Kesehatan mental adalah area kedua di mana kekerasan dalam rumah tangga terhadap anak memiliki efek. Ini adalah efek lain yang dapat bertahan hingga anak mencapai usia dewasa, yang berisiko mengganggu perkembangan mereka. Gangguan mental seperti attention deficit hyperactivity disorder (ADHD), stres pascatrauma (PTSD), cemas, depresi, serta ganggaun-gangguan suasana hati lainnya dapat disebabkan oleh KDRT pada anak-anak.
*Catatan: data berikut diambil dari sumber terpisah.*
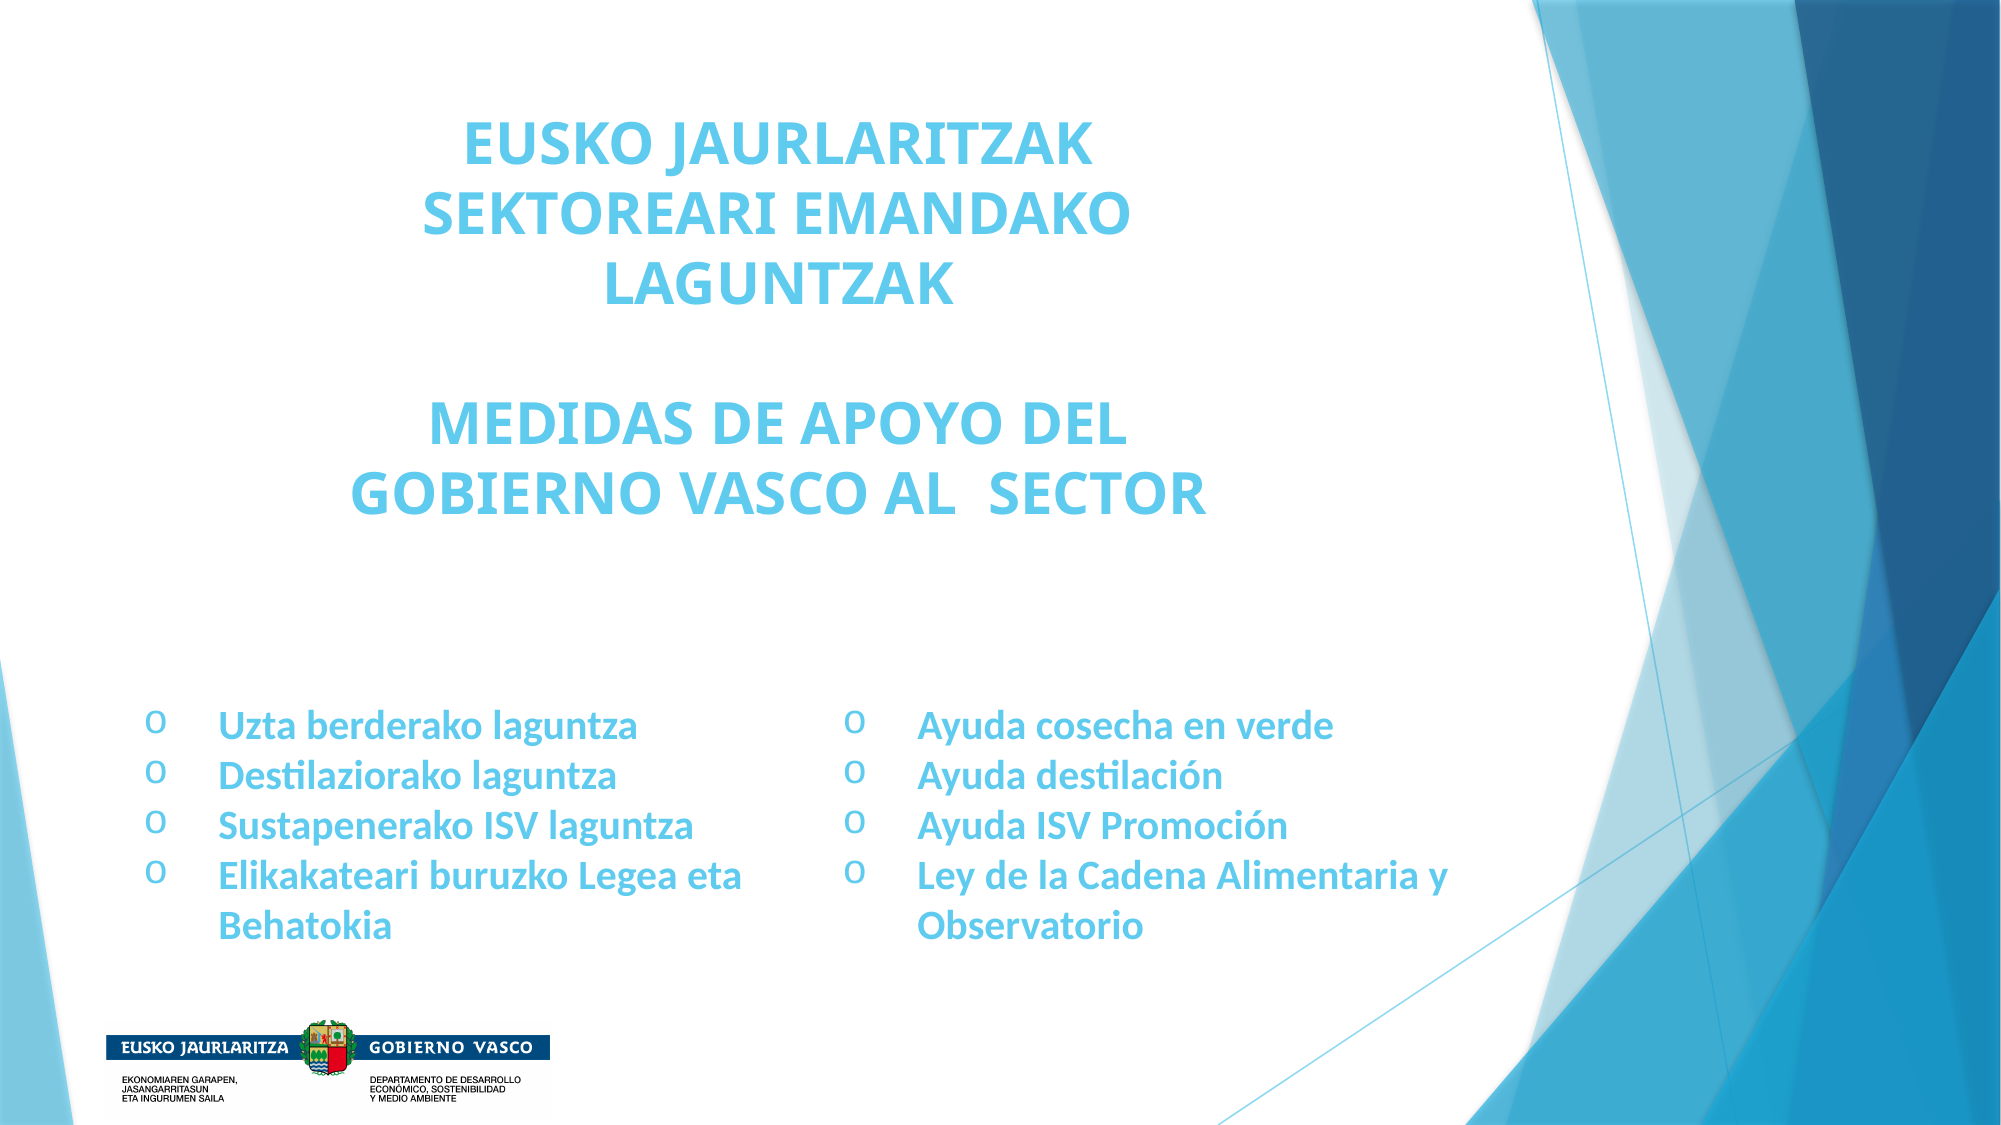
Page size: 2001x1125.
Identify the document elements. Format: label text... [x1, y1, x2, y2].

picture [102, 1020, 554, 1120]
text_box Uzta berderako laguntza Destilaziorako laguntza Sustapenerako ISV laguntza Elikakateari buruzko Legea eta Behatokia [128, 690, 768, 955]
title EUSKO JAURLARITZAK SEKTOREARI EMANDAKO LAGUNTZAK MEDIDAS DE APOYO DEL GOBIERNO VASCO AL SECTOR [311, 98, 1245, 691]
text_box Ayuda cosecha en verde Ayuda destilación Ayuda ISV Promoción Ley de la Cadena Alimentaria y Observatorio [827, 690, 1467, 955]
- Memiliki trauma masa kecil
Trauma yang disebabkan oleh KDRT pada anak bisa berakibat gangguan perilaku, komunikasi, dan relasi serta tantangan kepercayaan. Anak tersebut dapat berkembang menjadi orang dewasa yang agresif, kasar, dan menyalahgunakan narkoba. Lebih buruk lagi, anak muda tersebut dapat mempertimbangkan untuk bunuh diri. Bahkan ada lebih banyak efek lainnya, seperti anak merasa sulit untuk belajar atau menyelesaikan tugas. Mereka mungkin juga merasa takut dan cemas sepanjang waktu.
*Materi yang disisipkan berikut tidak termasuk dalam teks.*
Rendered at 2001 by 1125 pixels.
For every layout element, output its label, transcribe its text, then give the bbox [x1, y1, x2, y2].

- Gangguan perkembangan otak
Perkembangan otak anak juga dapat terhambat oleh efek KDRT. Â Korban yang berupa anak anak biasa mendapati gangguan pada perkembangan otak serta kemampuan kognitifnya terkadang mengalami kesulitan dalam berbicara. Selain itu, mereka juga dapat mengalami kesulitan dengan keterampilan dasar dan kemajuan.
- Kesulitan bersosialisasi
Anak yang menyaksikan KDRT biasanya berjuang menggunakan kepercayaan dan kecemasan. Akibatnya, mereka mungkin mengalami kesulitan untuk mempertahankan hubungan dan berkomunikasi. Mereka mungkin mengalami kecemasan, agresi, penarikan diri, dan rasa tidak aman.
- Masalah perilaku
Penyalahgunaan oleh orang tua dapat juga mengakibatkan masalah terhadap perilaku pada anak anak yang berlanjut sampai dewasa. Selanjutnya dapat menunjukkan kelainan perilaku, perubahan suasana hati, ledakan emosi, kesedihan yang terus-menerus, hiperaktif, dan bahkan harga diri yang rendah. Kebiasaan tertentu berpotensi menghambat pertumbuhan dan perkembangan anak, bahkan ketika mereka menjadi lebih dewasa.
KESIMPULAN
KDRT adalah jenis kekerasan yang menyerang perorangan, dapat terjadi dalam hubungan romantis, atau mempengaruhi ibu rumah tangga yang sama. Selama 16 tahun, UU No. 23/2004 telah berlaku untuk menangani masalah ini, dengan penekanan khusus pada perlindungan perempuan yang menjadi korban. Baik pengangguran maupun perselingkuhan suami berpotensi meningkatkan risiko kekerasan terhadap pasangannya. Patriarki, yang memberikan otoritas kepada ayah dalam keluarga, berkontribusi pada kemungkinan lebih tinggi terjadinya kekerasan terhadap perempuan, terutama bagi perempuan berpenghasilan rendah.
Campur tangan anggota keluarga yang berlebihan dapat memperburuk masalah dan menyebabkan kekerasan psikologis dan fisik. Penggunaan narkoba atau alkohol oleh suami juga dapat menjadi katalisator kekerasan. Filosofi moral yang berbeda menyebabkan pertikaian dan KDRT. Undang-Undang Nomor 23 Tahun 2004 telah secara pasti memberi perlindungan bagi para korban KDRT. Anak-anak juga sangat terpengaruh oleh KDRT, baik secara mental dan/atau fisik. Cedera fisik ringan, masalah kesehatan mental, dan trauma yang berdampak pada perilaku, komunikasi, hubungan, dan pertumbuhan kepercayaan diri, semuanya dapat terjadi pada mereka. Bahkan hingga dewasa, efeknya dapat bertahan lama, mungkin menyebabkan masalah perilaku yang menetap dan bahkan mengganggu perkembangan otak.